Some of that paragraph was a lie. But not much.
I think I'm more Native American than this guy
I am, however, quite fond of his sister
Fly A Wild Horse is a variation on most episodes of this show, mainly from the first season. B.J. stumbles into the lives of a bunch of people. He and Bear help out these people. (Of course, we're working under the theory that he's automatically on the right side of things.) Then, he leaves their lives, never to return. It's just this time there's a white guy pretending to be a Native American guy. And there are lots of horses.

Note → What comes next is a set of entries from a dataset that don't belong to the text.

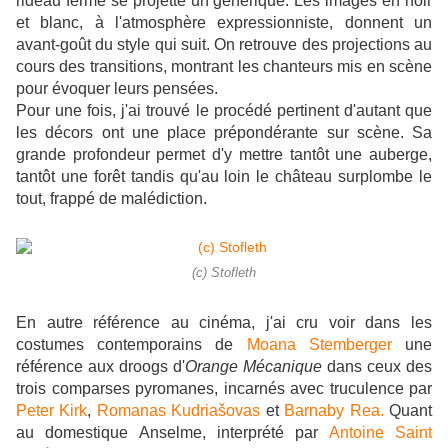
rideau fermé se projette un générique. Les images en noir
et blanc, à l'atmosphère expressionniste, donnent un
avant-goût du style qui suit. On retrouve des projections au
cours des transitions, montrant les chanteurs mis en scène
pour évoquer leurs pensées.
Pour une fois, j'ai trouvé le procédé pertinent d'autant que
les décors ont une place prépondérante sur scène. Sa
grande profondeur permet d'y mettre tantôt une auberge,
tantôt une forêt tandis qu'au loin le château surplombe le
tout, frappé de malédiction.
(c) Stofleth
En autre référence au cinéma, j'ai cru voir dans les
costumes contemporains de
Moana Stemberger
une
référence aux droogs d'
Orange Mécanique
dans ceux des
trois comparses pyromanes, incarnés avec truculence par
Peter Kirk
,
Romanas Kudriašovas
et
Barnaby Rea.
Quant
au domestique Anselme, interprété par
Antoine Saint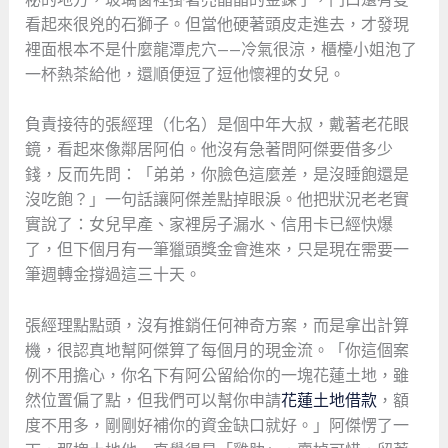
看起來很兇的石獅子。但當他硬著頭皮走進去，才發現
裡面根本不是什麼龍潭虎穴——冷氣很涼，櫃檯小姐泡了
一杯熱茶給他，還順便逗了逗他懷裡的女兒。
負責接待的張經理（化名）是個中年大叔，戴著老花眼
鏡，看起來像鄰居阿伯。他沒有急著問阿傑要借多少
錢，反而先問：「弟弟，你臉色這麼差，是沒睡飽還是
沒吃飽？」一句話讓阿傑差點掉眼淚。他把狀況老老實
實說了：女兒早產、家裡房子漏水、信用卡已經快爆
了，但下個月有一筆獵頭獎金會進來，只是現在需要一
筆週轉金撐過這三十天。
張經理點點頭，沒有推銷任何神奇方案，而是拿出計算
機，很認真地幫阿傑算了每個月的現金流。「你這個案
例不用擔心，你名下有阿公留給你的一塊花蓮土地，雖
然位置偏了點，但我們可以幫你申請
花蓮土地借款
，額
度不用多，剛剛好補你的資金缺口就好。」阿傑愣了一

Guess which one is the jerk
I had a tough time getting terribly interested in this episode. It's just far too generic. Once we meet the greedy jerk and his henchmen, it all seems so familiar that I was hoping we wouldn't have to watch all the conniving... and the fat deputy being a jerk... and the sequences where Sixkiller and B.J. meet, distrust and then bond... and the sequences with the sister (no, I liked her)... and all the plot that we've seen before. The only part of this episode that grabbed me was the reveal of what the jerky guy is doing with the wild horses. That I liked. The rest carries the viewer along with the minimum of fuss...
Oh that jerk!
All right, I don't want to run down this episode. It's substantially no different from most of the others. I think it may have been when I watched it. I wasn't quite in the mood but I am (to be frank with y'all) wanting to post the Christmas episode up in Early December. So, I'm watching Fly A Wild Horse while simply not in the mood. And, it comes up frighteningly generic. And this is slightly worrisome.

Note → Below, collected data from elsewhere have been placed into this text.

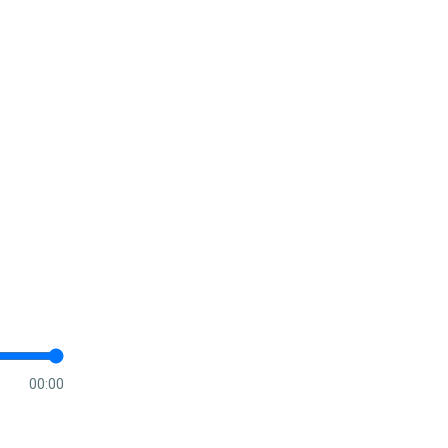
00:00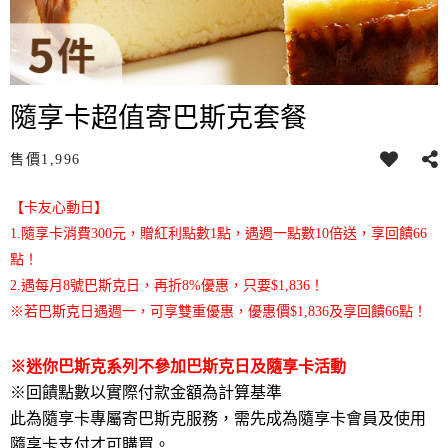
隨享卡超值寄巴斯克套餐
售價
1,996
【卡友心動日】
1.隨享卡消費300元，贈紅利點數1點，遇週一點數10倍送，享回饋66
點！
2.遇每月8號巴斯克日，再折8%優惠，只要$1,836！
※若巴斯克日遇週一，可享雙重優惠，優惠價$1,836及享回饋66點！
※迷你巴斯克系列不參加巴斯克日及隨享卡活動
※回饋點數以實際付款金額為計算基準
此為隨享卡專屬寄巴斯克服務，需先成為隨享卡會員及使用
隨享卡支付才可購買。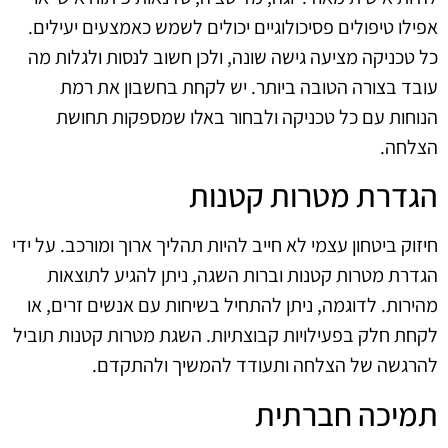
אפילו טיפולים פסיכולוגיים יכולים לשמש כאמצעים יעילים.
כל טכניקה מציעה גישה שונה, ולכן חשוב לנסות ולגלות מה
עובד בצורה הטובה ביותר. יש לקחת בחשבון את רמת
הנוחות עם כל טכניקה ולבחור באלו שמספקות תחושת
הצלחה.
הגדרת מטרות קטנות
חיזוק ביטחון עצמי לא חייב להיות תהליך ארוך ומורכב. על ידי
הגדרת מטרות קטנות וברות השגה, ניתן להגיע לתוצאות
מהירות. לדוגמה, ניתן להתחיל בשיחות עם אנשים זרים, או
לקחת חלק בפעילויות קבוצתיות. השגת מטרות קטנות תוביל
להרגשה של הצלחה ותעודד להמשיך ולהתקדם.
תמיכה חברתית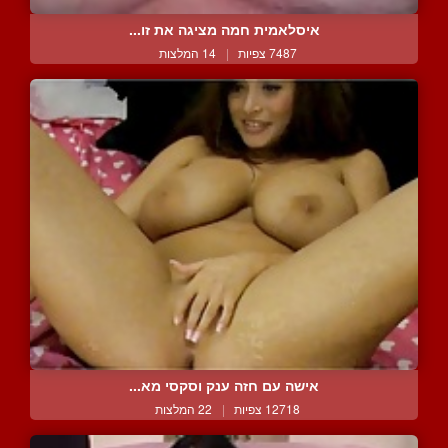
איסלאמית חמה מציגה את זו...
7487 צפיות
|
14 המלצות
אישה עם חזה ענק וסקסי מא...
12718 צפיות
|
22 המלצות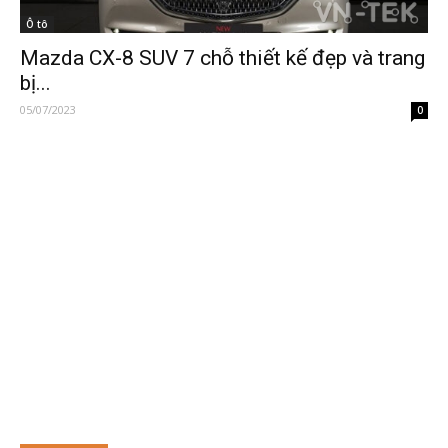
Ô tô
Mazda CX-8 SUV 7 chỗ thiết kế đẹp và trang
bị...
05/07/2023
0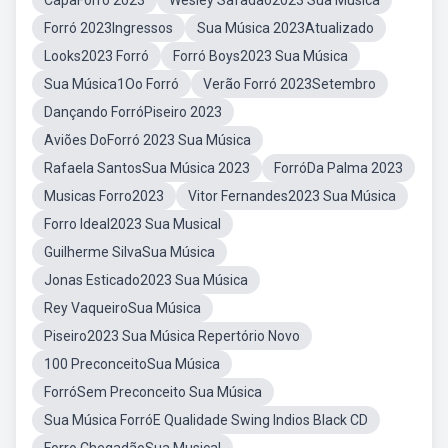
CapaForró 2023
Wesley Safadão2023 Sua Música
Forró 2023Ingressos
Sua Música 2023Atualizado
Looks2023 Forró
Forró Boys2023 Sua Música
Sua Música1Oo Forró
Verão Forró 2023Setembro
Dançando ForróPiseiro 2023
Aviões DoForró 2023 Sua Música
Rafaela SantosSua Música 2023
ForróDa Palma 2023
Musicas Forro2023
Vitor Fernandes2023 Sua Música
Forro Ideal2023 Sua Musical
Guilherme SilvaSua Música
Jonas Esticado2023 Sua Música
Rey VaqueiroSua Música
Piseiro2023 Sua Música Repertório Novo
100 PreconceitoSua Música
ForróSem Preconceito Sua Música
Sua Música ForróE Qualidade Swing Indios Black CD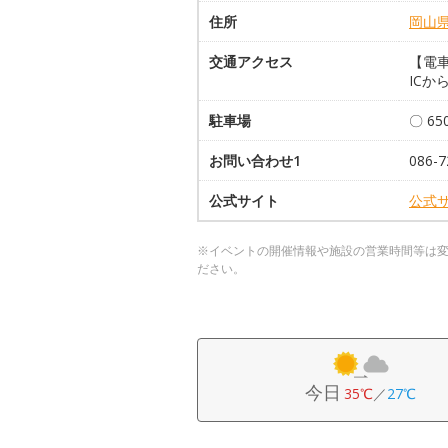
住所
岡山
交通アクセス
【電車
ICか
駐車場
〇 6
お問い合わせ1
086-7
公式サイト
公式
※イベントの開催情報や施設の営業時間等は
ださい。
今日
35℃
／
27℃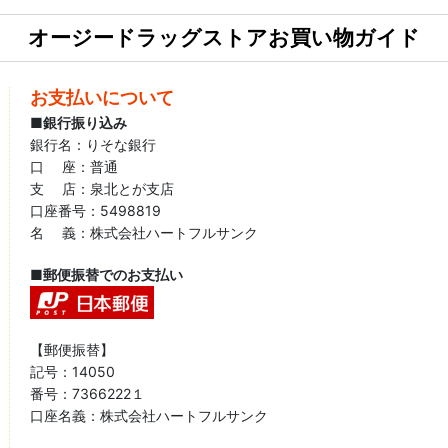
オージードラッグストアお買い物ガイド
お支払いについて
■銀行振り込み
銀行名：りそな銀行
口 座：普通
支 店：泉北とが支店
口座番号：5498819
名 義：株式会社ハートフルサンク
■郵便振替でのお支払い
【郵便振替】
記号：14050
番号：7366222１
口座名義：株式会社ハートフルサンク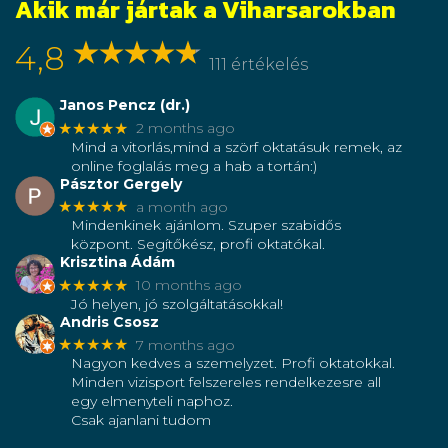
Akik már jártak a Viharsarokban
4,8
111 értékelés
Janos Pencz (dr.)
★★★★★
2 months ago
Mind a vitorlás,mind a szörf oktatásuk remek, az
online foglalás meg a hab a tortán:)
Pásztor Gergely
★★★★★
a month ago
Mindenkinek ajánlom. Szuper szabidős
központ. Segítőkész, profi oktatókal.
Krisztina Ádám
★★★★★
10 months ago
Jó helyen, jó szolgáltatásokkal!
Andris Csosz
★★★★★
7 months ago
Nagyon kedves a szemelyzet. Profi oktatokkal.
Minden vizisport felszereles rendelkezesre all
egy elmenyteli naphoz.
Csak ajanlani tudom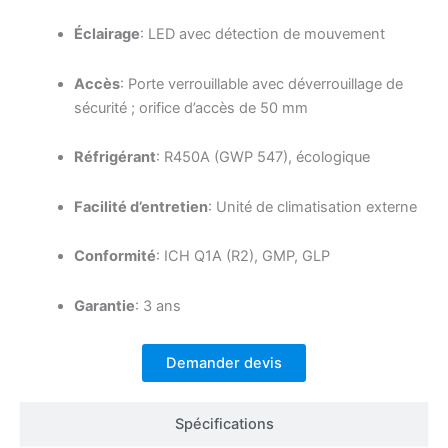
Éclairage
: LED avec détection de mouvement
Accès
: Porte verrouillable avec déverrouillage de
sécurité ; orifice d’accès de 50 mm
Réfrigérant
: R450A (GWP 547), écologique
Facilité d’entretien
: Unité de climatisation externe
Conformité
: ICH Q1A (R2), GMP, GLP
Garantie
: 3 ans
Demander devis
Spécifications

He runs the Desert Society for Putting Things on Top of Other Things
I've always championed B.J. and the Bear as being awesome awesome television even when it sometimes clearly is not. But, oh boy... when I come across an episode that sort of washes over me and I have to struggle to remember it (and has another rotten cop on it) I could be falling prey to what I am trying to defend against. I hope not, though. I'm hoping it has something to do with just not being in the mood. I know I enjoy the Christmas episode and we are now halfway through this season... I can see my least favorite episode looming but we'll deal with that when we come to it...

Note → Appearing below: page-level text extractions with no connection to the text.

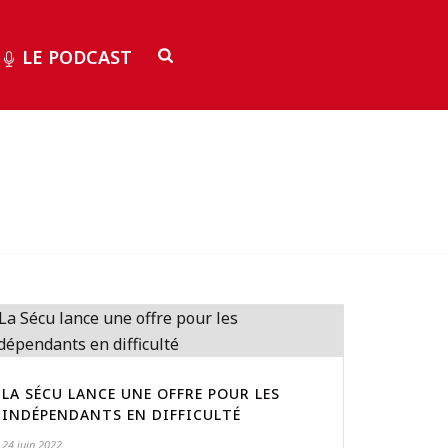
LE PODCAST
LA SÉCU LANCE UNE OFFRE POUR LES
INDÉPENDANTS EN DIFFICULTÉ
24 juin 2022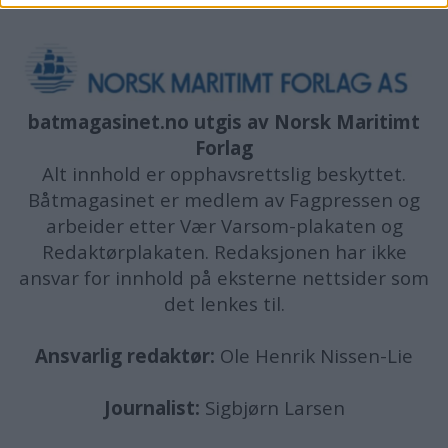
batmagasinet.no utgis av
Norsk Maritimt
Forlag
Alt innhold er opphavsrettslig beskyttet.
Båtmagasinet er medlem av Fagpressen og
arbeider etter Vær Varsom-plakaten og
Redaktørplakaten. Redaksjonen har ikke
ansvar for innhold på eksterne nettsider som
det lenkes til.
Ansvarlig redaktør:
Ole Henrik Nissen-Lie
Journalist:
Sigbjørn Larsen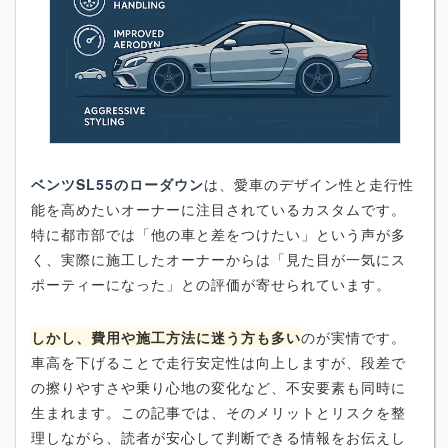
ベンツSL55のローダウン
は、愛車のデザイン性と走行性
能を高めたいオーナーに注目されているカスタムです。
特に都市部では「他の車と差をつけたい」という声が多
く、実際に施工したオーナーからは「見た目が一気にス
ポーティーになった」との評価が寄せられています。
しかし、費用や施工方法に迷う方も多い
のが実情です。
車高を下げることで走行安定性は向上しますが、段差で
の擦りやすさや乗り心地の変化など、不安要素も同時に
生まれます。この記事では、そのメリットとリスクを整
理しながら、読者が安心して判断できる情報をお伝えし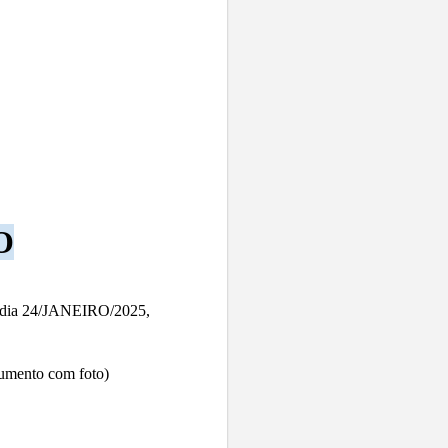
O
 dia 24/JANEIRO/2025,
cumento com foto)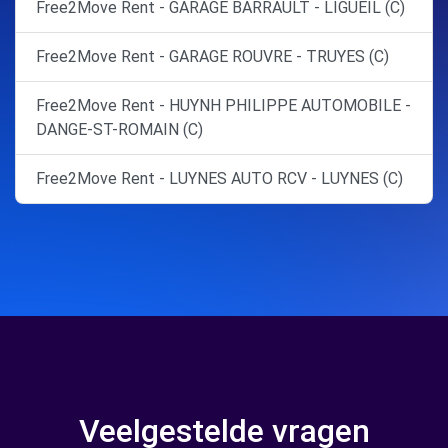
Free2Move Rent - GARAGE BARRAULT - LIGUEIL (C)
Free2Move Rent - GARAGE ROUVRE - TRUYES (C)
Free2Move Rent - HUYNH PHILIPPE AUTOMOBILE -
DANGE-ST-ROMAIN (C)
Free2Move Rent - LUYNES AUTO RCV - LUYNES (C)
Veelgestelde vragen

Big Rig Hits Abandoned Car In The Middle Of The Desert!
Film at 11
For now, all I can muster is "If you like the show, this episode is more of it." Not the most inspiring thing I've said about our favorite Trucker With A Chimp program. But, sometimes it's all you've got. It's been a long year, folks. Consider this episode a sacrifice so we can get to the Christmas show... and move along. (Maybe after Season 2 has been fully reviewed I will re-review this one?)
Letting out the wild horses
If she had been on the show two episodes before,
she could have been one of "B.J.'s Sweethearts."